Les organisateur·trice·x·s de manifestations font face à des obstacles particulièrement importants dans le canton de Fribourg. La police cantonale facture ses frais d’intervention - souvent disproportionnés - pour des manifestations à caractère politique pourtant sans débordement. Les organisateur·trice·x·s doivent par ailleurs s’acquitter d’émoluments administratifs découlant du processus d’autorisation de ces manifestations, et nettoyer le site après la manifestation, ou encore de souscrire à une assurance de responsabilité civile. Une coalition, créée début 2024 pour dénoncer ce régime, a introduit un recours devant la justice contre la facturation de frais pour régulation de la circulation aux organisateur·trice·x·s dans le cadre d’une manifestation. Une motion déposée au Grand conseil demande de préciser l’article 42 de la loi sur la police (LPol) afin que les manifestations à caractère politique demeurent sous le régime ordinaire.
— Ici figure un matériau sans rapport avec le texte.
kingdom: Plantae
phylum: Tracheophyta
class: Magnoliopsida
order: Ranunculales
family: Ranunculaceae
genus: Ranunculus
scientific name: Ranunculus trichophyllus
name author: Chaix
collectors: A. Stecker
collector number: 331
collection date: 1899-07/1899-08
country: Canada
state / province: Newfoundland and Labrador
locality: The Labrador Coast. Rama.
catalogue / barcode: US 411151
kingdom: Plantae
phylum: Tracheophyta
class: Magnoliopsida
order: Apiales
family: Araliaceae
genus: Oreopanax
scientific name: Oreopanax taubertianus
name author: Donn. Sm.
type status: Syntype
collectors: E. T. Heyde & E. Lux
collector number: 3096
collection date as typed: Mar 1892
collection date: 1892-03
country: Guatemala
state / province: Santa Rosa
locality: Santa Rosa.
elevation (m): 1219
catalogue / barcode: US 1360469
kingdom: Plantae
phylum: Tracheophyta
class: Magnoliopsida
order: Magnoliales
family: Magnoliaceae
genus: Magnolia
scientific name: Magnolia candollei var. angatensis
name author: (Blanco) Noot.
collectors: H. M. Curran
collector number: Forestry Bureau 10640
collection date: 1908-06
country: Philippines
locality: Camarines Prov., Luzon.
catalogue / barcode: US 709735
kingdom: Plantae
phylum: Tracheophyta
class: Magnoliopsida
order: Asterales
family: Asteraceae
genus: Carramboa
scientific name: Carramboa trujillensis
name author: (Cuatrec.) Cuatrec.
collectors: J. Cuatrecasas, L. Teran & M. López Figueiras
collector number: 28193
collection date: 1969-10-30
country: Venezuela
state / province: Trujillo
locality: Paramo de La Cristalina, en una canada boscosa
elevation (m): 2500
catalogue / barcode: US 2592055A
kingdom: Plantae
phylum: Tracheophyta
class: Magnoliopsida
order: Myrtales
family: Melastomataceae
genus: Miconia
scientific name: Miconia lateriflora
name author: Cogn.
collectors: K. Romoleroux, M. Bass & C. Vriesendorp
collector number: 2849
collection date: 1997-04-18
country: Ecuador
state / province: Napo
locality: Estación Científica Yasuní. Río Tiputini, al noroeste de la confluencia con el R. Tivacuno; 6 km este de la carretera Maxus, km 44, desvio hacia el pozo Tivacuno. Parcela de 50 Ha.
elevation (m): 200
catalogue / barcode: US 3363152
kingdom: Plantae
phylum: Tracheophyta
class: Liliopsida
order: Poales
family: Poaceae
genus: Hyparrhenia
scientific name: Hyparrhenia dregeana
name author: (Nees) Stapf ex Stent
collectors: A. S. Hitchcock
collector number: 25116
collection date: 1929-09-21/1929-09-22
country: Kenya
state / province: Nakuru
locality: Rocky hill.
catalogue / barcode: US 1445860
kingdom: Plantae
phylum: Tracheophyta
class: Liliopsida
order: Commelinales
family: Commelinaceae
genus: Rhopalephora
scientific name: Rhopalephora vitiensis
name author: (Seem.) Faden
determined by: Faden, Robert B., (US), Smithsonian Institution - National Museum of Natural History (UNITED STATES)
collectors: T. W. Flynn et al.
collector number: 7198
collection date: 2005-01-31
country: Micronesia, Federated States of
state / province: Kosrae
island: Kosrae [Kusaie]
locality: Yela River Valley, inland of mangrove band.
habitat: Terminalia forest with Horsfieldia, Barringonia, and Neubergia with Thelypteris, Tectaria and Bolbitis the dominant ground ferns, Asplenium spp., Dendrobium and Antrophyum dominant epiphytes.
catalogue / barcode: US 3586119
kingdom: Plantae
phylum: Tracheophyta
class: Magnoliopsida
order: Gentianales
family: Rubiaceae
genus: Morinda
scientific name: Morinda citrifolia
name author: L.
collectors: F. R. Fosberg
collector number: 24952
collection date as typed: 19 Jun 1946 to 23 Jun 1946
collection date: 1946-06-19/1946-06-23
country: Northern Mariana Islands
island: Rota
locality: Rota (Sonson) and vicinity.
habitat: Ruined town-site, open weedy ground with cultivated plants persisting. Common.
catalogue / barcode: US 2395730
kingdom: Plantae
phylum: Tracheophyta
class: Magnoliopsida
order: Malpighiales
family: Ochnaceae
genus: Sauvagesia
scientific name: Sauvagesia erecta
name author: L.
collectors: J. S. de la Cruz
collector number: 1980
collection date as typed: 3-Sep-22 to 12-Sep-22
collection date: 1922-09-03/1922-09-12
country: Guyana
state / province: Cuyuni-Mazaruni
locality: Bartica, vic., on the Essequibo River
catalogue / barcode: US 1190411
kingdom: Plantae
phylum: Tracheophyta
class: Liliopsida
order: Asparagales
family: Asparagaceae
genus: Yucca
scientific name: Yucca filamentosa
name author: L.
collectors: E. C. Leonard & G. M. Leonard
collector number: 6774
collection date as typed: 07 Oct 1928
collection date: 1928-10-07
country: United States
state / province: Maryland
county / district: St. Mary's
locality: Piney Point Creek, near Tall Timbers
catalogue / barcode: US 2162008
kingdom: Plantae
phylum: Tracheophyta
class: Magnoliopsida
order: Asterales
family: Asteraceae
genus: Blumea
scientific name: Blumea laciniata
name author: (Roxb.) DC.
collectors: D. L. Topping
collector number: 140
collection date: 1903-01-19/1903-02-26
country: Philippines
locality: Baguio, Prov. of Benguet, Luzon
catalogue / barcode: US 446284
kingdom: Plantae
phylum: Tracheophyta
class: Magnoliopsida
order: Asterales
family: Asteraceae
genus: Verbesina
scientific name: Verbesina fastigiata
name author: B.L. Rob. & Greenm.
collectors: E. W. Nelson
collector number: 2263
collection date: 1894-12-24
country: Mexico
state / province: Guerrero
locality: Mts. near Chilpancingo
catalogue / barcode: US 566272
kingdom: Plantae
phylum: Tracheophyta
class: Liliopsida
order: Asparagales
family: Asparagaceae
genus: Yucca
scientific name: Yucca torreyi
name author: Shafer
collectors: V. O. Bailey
Dans son rapport 2024, la Coordination genevoise pour le droit de manifester dénonce le régime d’autorisation du canton de Genève, les restrictions grandissantes des parcours des manifestations, le processus pour obtenir les autorisations ainsi que les intimidations telles que les amendes, parfois délivrées aux participant·e·x·s lors de manifestations, au motif de refus d’obtempérer, trouble à l’ordre public ou encore infraction à la loi sur la circulation.